:: Task 1 ::
Answer these about the page on EBV-handling disorders:
(a) What share of the world's population does Epstein-Barr virus infect?
(b) What is the current best treatment?
(c) Which organization is the commercial partner in the programme?
:: Task 2 ::
Write the next part of the page on EBV-handling disorders, picking up after its final sentence.

___ Extract provided ___

EBV-handling disorders

2025-2027

This programme is a collaboration between Oxford (Chakraverty and Davies), Newcastle (Hambleton and Schim van der Loeff), IGI (Urnov) and ICH (Booth and Santilli) with IDT as a commercial partner.   

Our first piece of work will focus on inherited EBV-handling disorders.

Epstein-Barr virus (EBV) infects more than 90% of the world's population.  Some people's immune systems have trouble controlling the infection, which can cause conditions like exaggerated primary infection, EBV-driven neoplasia or haemo-phagocytic lympho-histiocytosis (HLH), and can lead to deadly cancers in 10% of those affected.

The current best treatment is bone marrow transplantation, but this carries its own risks and not all patients will have a suitable donor available. 

Ex vivo gene editing may be a good option to solve this problem: blood can be taken from patients, then the T cells and/or Haematopoetic Stem Cells can be treated with our therapy in a laboratory, and tested before being transfused back into the patient.

We will develop a pipeline to rapidly design, screen and test gene editing strategies for T cells and/or HSC for primary immune deficiencies associated with defects in EBV handling.

___ Data shown ___

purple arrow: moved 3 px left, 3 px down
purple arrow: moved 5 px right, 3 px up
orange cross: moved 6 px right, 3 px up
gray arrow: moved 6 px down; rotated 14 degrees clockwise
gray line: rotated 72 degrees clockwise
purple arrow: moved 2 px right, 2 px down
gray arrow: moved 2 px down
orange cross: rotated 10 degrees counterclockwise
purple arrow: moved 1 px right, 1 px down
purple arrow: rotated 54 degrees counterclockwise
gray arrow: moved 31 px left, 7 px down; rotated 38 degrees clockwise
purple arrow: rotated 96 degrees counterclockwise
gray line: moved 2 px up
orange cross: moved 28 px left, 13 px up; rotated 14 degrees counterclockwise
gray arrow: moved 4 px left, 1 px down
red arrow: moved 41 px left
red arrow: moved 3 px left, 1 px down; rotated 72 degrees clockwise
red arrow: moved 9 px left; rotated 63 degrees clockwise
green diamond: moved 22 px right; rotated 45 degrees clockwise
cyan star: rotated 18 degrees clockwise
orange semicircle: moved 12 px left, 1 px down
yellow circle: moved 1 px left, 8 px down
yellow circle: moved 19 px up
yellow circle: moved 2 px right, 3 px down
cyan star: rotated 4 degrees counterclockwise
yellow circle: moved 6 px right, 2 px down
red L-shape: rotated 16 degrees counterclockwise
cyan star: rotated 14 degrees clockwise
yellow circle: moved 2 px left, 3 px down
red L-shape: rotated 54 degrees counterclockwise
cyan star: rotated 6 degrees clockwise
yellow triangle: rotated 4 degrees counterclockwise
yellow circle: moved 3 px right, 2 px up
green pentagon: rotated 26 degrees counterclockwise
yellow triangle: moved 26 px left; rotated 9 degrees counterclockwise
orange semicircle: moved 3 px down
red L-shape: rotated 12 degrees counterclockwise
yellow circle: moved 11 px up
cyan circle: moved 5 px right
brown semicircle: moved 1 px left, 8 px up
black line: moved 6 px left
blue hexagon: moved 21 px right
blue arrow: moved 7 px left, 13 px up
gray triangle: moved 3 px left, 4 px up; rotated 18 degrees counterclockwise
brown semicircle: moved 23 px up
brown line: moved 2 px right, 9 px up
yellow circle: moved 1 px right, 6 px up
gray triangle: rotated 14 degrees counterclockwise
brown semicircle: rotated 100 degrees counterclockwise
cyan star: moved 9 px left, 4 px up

___

:: Expected output 1 ::
(a) More than 90%
(b) Bone marrow transplantation
(c) IDT

:: Expected output 2 ::
Members of our multi-disciplinary team will use their local clinical resources and NHS Genomic Medicine Service data to identify patients with pathogenic variants of interest, and to access relevant clinical material for ethically approved functional and safety studies.

We will co-develop the design and testing pipeline with UC Berkeley and IDT.  In collaboration with Newcastle, selected gene editing strategies will undergo functional validation and safety testing in primary blood cells.  With UCL, we will examine the potential for scaling towards clinical manufacture and engage with regulators to determine the required pre-clinical data package required for future trials.  

As part of the project, we intend to involve patients and the public to better understand their research priorities and perceptions of tolerable risk.  In this way, we will generate a template that can be applied to other blood and immune disorders and have broader relevance to acceptable safety thresholds for gene editing.